Problem details:
Rewrite every line of the data below with "scientific name" replaced by "taxon name", leaving all other text unchanged.

[Source records]
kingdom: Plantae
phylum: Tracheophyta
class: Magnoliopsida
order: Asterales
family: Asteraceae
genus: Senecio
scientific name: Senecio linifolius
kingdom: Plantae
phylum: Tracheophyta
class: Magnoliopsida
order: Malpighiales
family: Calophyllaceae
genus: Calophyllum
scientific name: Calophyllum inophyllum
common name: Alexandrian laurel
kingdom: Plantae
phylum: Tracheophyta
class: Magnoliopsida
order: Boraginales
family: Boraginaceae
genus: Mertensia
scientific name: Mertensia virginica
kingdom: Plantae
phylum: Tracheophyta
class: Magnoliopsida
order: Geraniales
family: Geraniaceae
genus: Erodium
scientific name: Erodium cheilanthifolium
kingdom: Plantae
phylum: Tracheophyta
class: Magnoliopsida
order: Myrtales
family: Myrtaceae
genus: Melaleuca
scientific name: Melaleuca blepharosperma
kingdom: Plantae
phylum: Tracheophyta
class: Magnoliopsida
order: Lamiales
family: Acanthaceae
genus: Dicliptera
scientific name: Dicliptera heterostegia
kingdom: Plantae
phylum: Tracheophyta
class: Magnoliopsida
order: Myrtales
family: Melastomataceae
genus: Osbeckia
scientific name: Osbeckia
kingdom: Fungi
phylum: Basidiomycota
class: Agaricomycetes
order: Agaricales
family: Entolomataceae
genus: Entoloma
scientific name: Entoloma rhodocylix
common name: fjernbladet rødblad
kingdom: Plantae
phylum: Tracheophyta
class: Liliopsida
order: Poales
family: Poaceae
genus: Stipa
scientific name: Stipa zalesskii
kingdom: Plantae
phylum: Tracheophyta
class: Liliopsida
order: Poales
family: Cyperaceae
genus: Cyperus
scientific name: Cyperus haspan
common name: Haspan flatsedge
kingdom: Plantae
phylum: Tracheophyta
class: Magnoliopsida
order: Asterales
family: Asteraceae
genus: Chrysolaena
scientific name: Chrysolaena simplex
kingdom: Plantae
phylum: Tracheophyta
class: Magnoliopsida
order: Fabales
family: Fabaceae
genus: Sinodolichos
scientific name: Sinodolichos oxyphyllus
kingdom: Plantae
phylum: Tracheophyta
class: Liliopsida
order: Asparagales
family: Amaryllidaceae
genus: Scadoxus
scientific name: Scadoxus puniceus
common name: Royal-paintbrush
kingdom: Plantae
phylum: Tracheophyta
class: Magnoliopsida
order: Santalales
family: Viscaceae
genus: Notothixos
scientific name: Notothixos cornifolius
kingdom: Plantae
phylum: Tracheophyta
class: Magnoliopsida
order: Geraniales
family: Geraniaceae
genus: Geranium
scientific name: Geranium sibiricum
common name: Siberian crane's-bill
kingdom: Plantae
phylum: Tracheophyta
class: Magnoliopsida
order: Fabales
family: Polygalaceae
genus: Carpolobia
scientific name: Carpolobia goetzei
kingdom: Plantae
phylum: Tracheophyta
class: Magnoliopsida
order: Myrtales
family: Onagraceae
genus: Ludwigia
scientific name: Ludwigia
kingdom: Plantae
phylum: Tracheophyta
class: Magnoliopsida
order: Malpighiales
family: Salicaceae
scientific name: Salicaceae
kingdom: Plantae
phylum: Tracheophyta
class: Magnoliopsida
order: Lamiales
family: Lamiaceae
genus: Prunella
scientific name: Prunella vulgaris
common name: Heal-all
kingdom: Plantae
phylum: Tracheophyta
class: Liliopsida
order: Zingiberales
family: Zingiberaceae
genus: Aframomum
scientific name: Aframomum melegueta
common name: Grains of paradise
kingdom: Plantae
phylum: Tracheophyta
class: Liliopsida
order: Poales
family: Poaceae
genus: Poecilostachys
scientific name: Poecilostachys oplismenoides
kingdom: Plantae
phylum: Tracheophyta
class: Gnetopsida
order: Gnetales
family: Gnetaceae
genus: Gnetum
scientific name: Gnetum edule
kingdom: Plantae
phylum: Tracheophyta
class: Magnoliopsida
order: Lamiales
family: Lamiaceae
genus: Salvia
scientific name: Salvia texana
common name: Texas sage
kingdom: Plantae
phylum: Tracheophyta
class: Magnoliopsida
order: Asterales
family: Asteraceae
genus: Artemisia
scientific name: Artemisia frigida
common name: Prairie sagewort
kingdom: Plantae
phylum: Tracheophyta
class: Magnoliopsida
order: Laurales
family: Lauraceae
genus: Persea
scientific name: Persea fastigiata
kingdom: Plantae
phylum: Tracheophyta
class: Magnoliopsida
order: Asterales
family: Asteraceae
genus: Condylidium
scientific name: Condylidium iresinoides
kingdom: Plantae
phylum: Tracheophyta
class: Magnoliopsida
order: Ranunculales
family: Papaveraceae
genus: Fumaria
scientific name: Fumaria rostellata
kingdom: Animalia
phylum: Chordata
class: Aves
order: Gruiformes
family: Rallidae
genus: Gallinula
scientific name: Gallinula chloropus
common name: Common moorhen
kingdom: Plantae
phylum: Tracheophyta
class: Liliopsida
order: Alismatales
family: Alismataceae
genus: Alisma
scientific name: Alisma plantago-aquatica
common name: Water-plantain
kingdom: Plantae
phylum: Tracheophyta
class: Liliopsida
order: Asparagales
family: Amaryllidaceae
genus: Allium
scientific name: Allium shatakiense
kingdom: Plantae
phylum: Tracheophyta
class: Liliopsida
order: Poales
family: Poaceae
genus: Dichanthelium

Exercise solution:
kingdom: Plantae
phylum: Tracheophyta
class: Magnoliopsida
order: Asterales
family: Asteraceae
genus: Senecio
taxon name: Senecio linifolius
kingdom: Plantae
phylum: Tracheophyta
class: Magnoliopsida
order: Malpighiales
family: Calophyllaceae
genus: Calophyllum
taxon name: Calophyllum inophyllum
common name: Alexandrian laurel
kingdom: Plantae
phylum: Tracheophyta
class: Magnoliopsida
order: Boraginales
family: Boraginaceae
genus: Mertensia
taxon name: Mertensia virginica
kingdom: Plantae
phylum: Tracheophyta
class: Magnoliopsida
order: Geraniales
family: Geraniaceae
genus: Erodium
taxon name: Erodium cheilanthifolium
kingdom: Plantae
phylum: Tracheophyta
class: Magnoliopsida
order: Myrtales
family: Myrtaceae
genus: Melaleuca
taxon name: Melaleuca blepharosperma
kingdom: Plantae
phylum: Tracheophyta
class: Magnoliopsida
order: Lamiales
family: Acanthaceae
genus: Dicliptera
taxon name: Dicliptera heterostegia
kingdom: Plantae
phylum: Tracheophyta
class: Magnoliopsida
order: Myrtales
family: Melastomataceae
genus: Osbeckia
taxon name: Osbeckia
kingdom: Fungi
phylum: Basidiomycota
class: Agaricomycetes
order: Agaricales
family: Entolomataceae
genus: Entoloma
taxon name: Entoloma rhodocylix
common name: fjernbladet rødblad
kingdom: Plantae
phylum: Tracheophyta
class: Liliopsida
order: Poales
family: Poaceae
genus: Stipa
taxon name: Stipa zalesskii
kingdom: Plantae
phylum: Tracheophyta
class: Liliopsida
order: Poales
family: Cyperaceae
genus: Cyperus
taxon name: Cyperus haspan
common name: Haspan flatsedge
kingdom: Plantae
phylum: Tracheophyta
class: Magnoliopsida
order: Asterales
family: Asteraceae
genus: Chrysolaena
taxon name: Chrysolaena simplex
kingdom: Plantae
phylum: Tracheophyta
class: Magnoliopsida
order: Fabales
family: Fabaceae
genus: Sinodolichos
taxon name: Sinodolichos oxyphyllus
kingdom: Plantae
phylum: Tracheophyta
class: Liliopsida
order: Asparagales
family: Amaryllidaceae
genus: Scadoxus
taxon name: Scadoxus puniceus
common name: Royal-paintbrush
kingdom: Plantae
phylum: Tracheophyta
class: Magnoliopsida
order: Santalales
family: Viscaceae
genus: Notothixos
taxon name: Notothixos cornifolius
kingdom: Plantae
phylum: Tracheophyta
class: Magnoliopsida
order: Geraniales
family: Geraniaceae
genus: Geranium
taxon name: Geranium sibiricum
common name: Siberian crane's-bill
kingdom: Plantae
phylum: Tracheophyta
class: Magnoliopsida
order: Fabales
family: Polygalaceae
genus: Carpolobia
taxon name: Carpolobia goetzei
kingdom: Plantae
phylum: Tracheophyta
class: Magnoliopsida
order: Myrtales
family: Onagraceae
genus: Ludwigia
taxon name: Ludwigia
kingdom: Plantae
phylum: Tracheophyta
class: Magnoliopsida
order: Malpighiales
family: Salicaceae
taxon name: Salicaceae
kingdom: Plantae
phylum: Tracheophyta
class: Magnoliopsida
order: Lamiales
family: Lamiaceae
genus: Prunella
taxon name: Prunella vulgaris
common name: Heal-all
kingdom: Plantae
phylum: Tracheophyta
class: Liliopsida
order: Zingiberales
family: Zingiberaceae
genus: Aframomum
taxon name: Aframomum melegueta
common name: Grains of paradise
kingdom: Plantae
phylum: Tracheophyta
class: Liliopsida
order: Poales
family: Poaceae
genus: Poecilostachys
taxon name: Poecilostachys oplismenoides
kingdom: Plantae
phylum: Tracheophyta
class: Gnetopsida
order: Gnetales
family: Gnetaceae
genus: Gnetum
taxon name: Gnetum edule
kingdom: Plantae
phylum: Tracheophyta
class: Magnoliopsida
order: Lamiales
family: Lamiaceae
genus: Salvia
taxon name: Salvia texana
common name: Texas sage
kingdom: Plantae
phylum: Tracheophyta
class: Magnoliopsida
order: Asterales
family: Asteraceae
genus: Artemisia
taxon name: Artemisia frigida
common name: Prairie sagewort
kingdom: Plantae
phylum: Tracheophyta
class: Magnoliopsida
order: Laurales
family: Lauraceae
genus: Persea
taxon name: Persea fastigiata
kingdom: Plantae
phylum: Tracheophyta
class: Magnoliopsida
order: Asterales
family: Asteraceae
genus: Condylidium
taxon name: Condylidium iresinoides
kingdom: Plantae
phylum: Tracheophyta
class: Magnoliopsida
order: Ranunculales
family: Papaveraceae
genus: Fumaria
taxon name: Fumaria rostellata
kingdom: Animalia
phylum: Chordata
class: Aves
order: Gruiformes
family: Rallidae
genus: Gallinula
taxon name: Gallinula chloropus
common name: Common moorhen
kingdom: Plantae
phylum: Tracheophyta
class: Liliopsida
order: Alismatales
family: Alismataceae
genus: Alisma
taxon name: Alisma plantago-aquatica
common name: Water-plantain
kingdom: Plantae
phylum: Tracheophyta
class: Liliopsida
order: Asparagales
family: Amaryllidaceae
genus: Allium
taxon name: Allium shatakiense
kingdom: Plantae
phylum: Tracheophyta
class: Liliopsida
order: Poales
family: Poaceae
genus: Dichanthelium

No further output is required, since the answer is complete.